By definition, as per RFC 2828—VPN is "a restricted-use, logical (i.e., artificial or simulated) computer network that is constructed from the system resources of a relatively public, physical (i.e., real) network (such as the Internet), often by using encryption (located at hosts or gateways), and often by tunneling links of the virtual network across the real network."
Stated more simplistically, a VPN can be defined as
Virtual: Logical networks, independent of physical architecture.
Private: Independent of IP addressing and routing schemes (noncryptographic approaches). Secure confidentiality, message integrity, authentication, privacy (cryptographic approaches).
Network: Interconnected computers, devices, and resources grouped to share information.
A VPN carries private traffic over a public or shared infrastructure (such as the Internet). The most common and effective VPN technology is applied at the network layer of the OSI model to encrypt traffic flow among specific users, applications, or IP subnet pairs. VPN at the network layer is transparent to intermediate network devices and independent of network topology.

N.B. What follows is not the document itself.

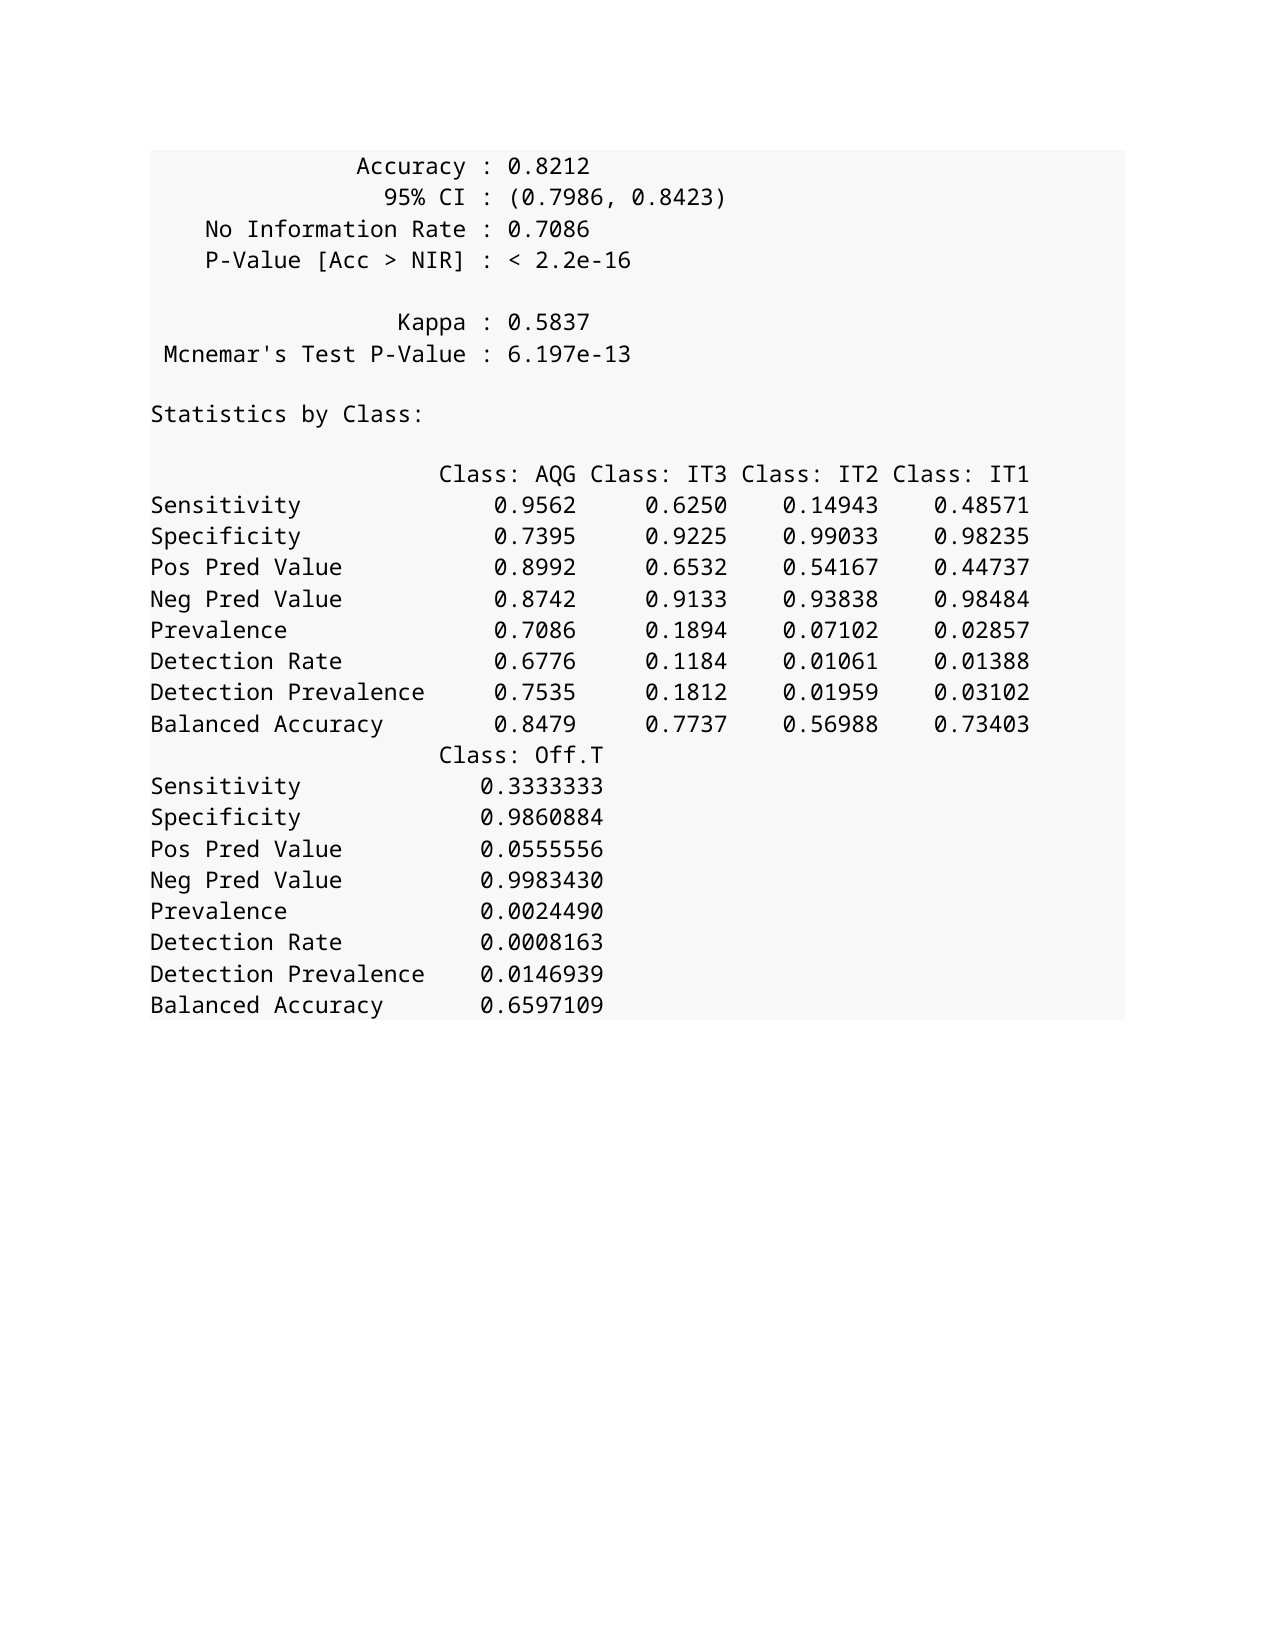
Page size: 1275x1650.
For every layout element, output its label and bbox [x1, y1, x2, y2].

text [150, 150, 1125, 1020]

VPN designs can be constructed in a variety of scenarios. The most common deployment scenarios are
Internet VPN: The most common application that protects private communications over the shared (insecure) public access Internet.
Intranet VPN: Protection for private communications within an enterprise or organization that may or may not involve traffic traversing a WAN.

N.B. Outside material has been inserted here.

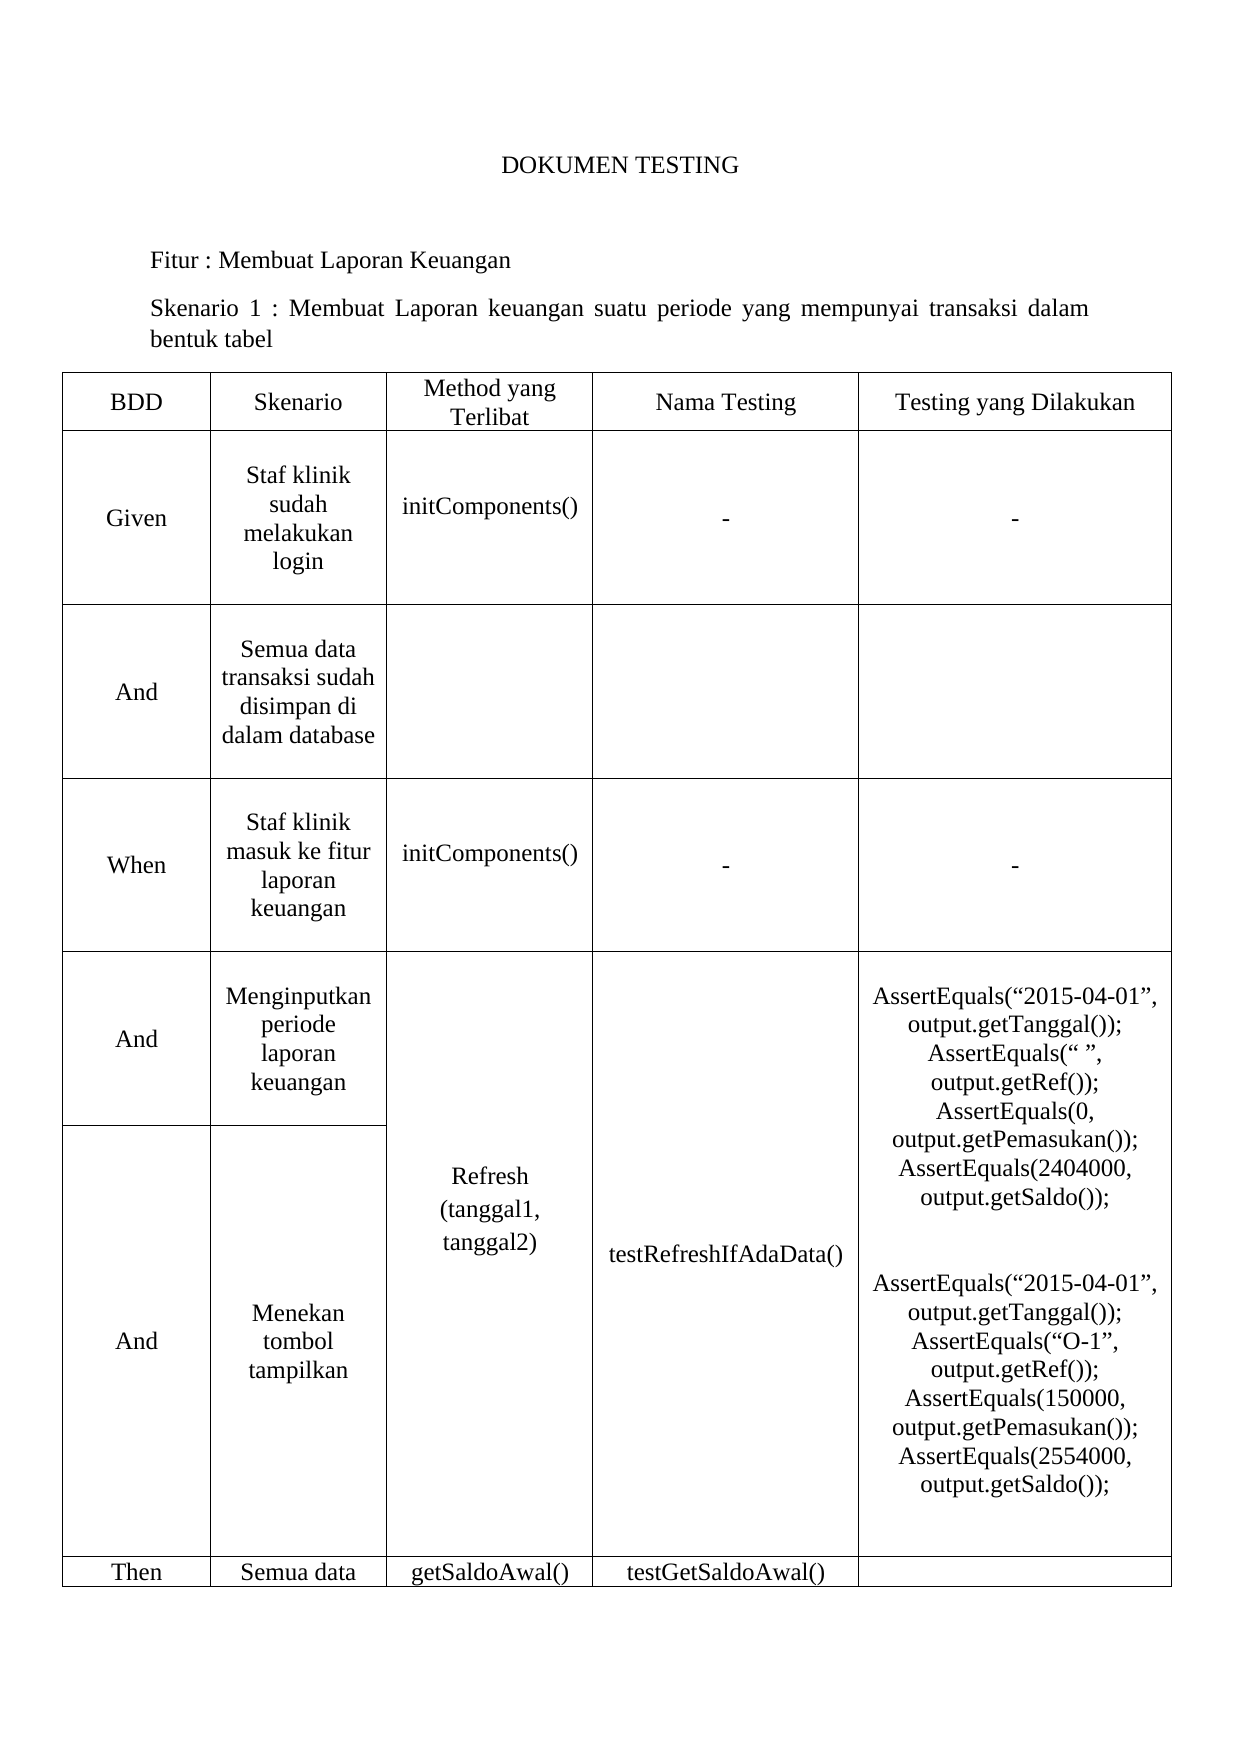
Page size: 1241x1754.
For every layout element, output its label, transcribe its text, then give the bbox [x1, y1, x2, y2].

Extranet VPN: Protection for private communications between two or more separate entities that may involve data traversing the Internet or some other WAN medium.
In all cases, the VPN consists of two endpoints that may be represented by routers, firewalls, or individual client workstations or servers.
VPN employs the cryptographic and noncryptographic approaches to create a secure communication over insecure channels.
Cryptographic VPN technologies include
IP Security (IPsec)
Generic Routing Encapsulation (GRE): (Protected by IPsec)
Point-to-Point Tunneling Protocol (PPTP): (Protected by MPPE: Microsoft Point-to-Point Encryption Protocol, see RFC 3078)
Noncryptographic VPN technologies include
Multiprotocol Label Switching (MPLS VPN): (Protected by L2VPN and L3VPN)
Generic Routing Encapsulation (GRE) or IP-in-IP Tunneling
The next chapter will cover details of IPsec VPNs with a focus on Cisco VPN solutions that use cryptographic approaches. This chapter builds the foundation of cryptographic algorithms and protocols, which is required before moving on to the IPsec VPN solutions in the next chapter.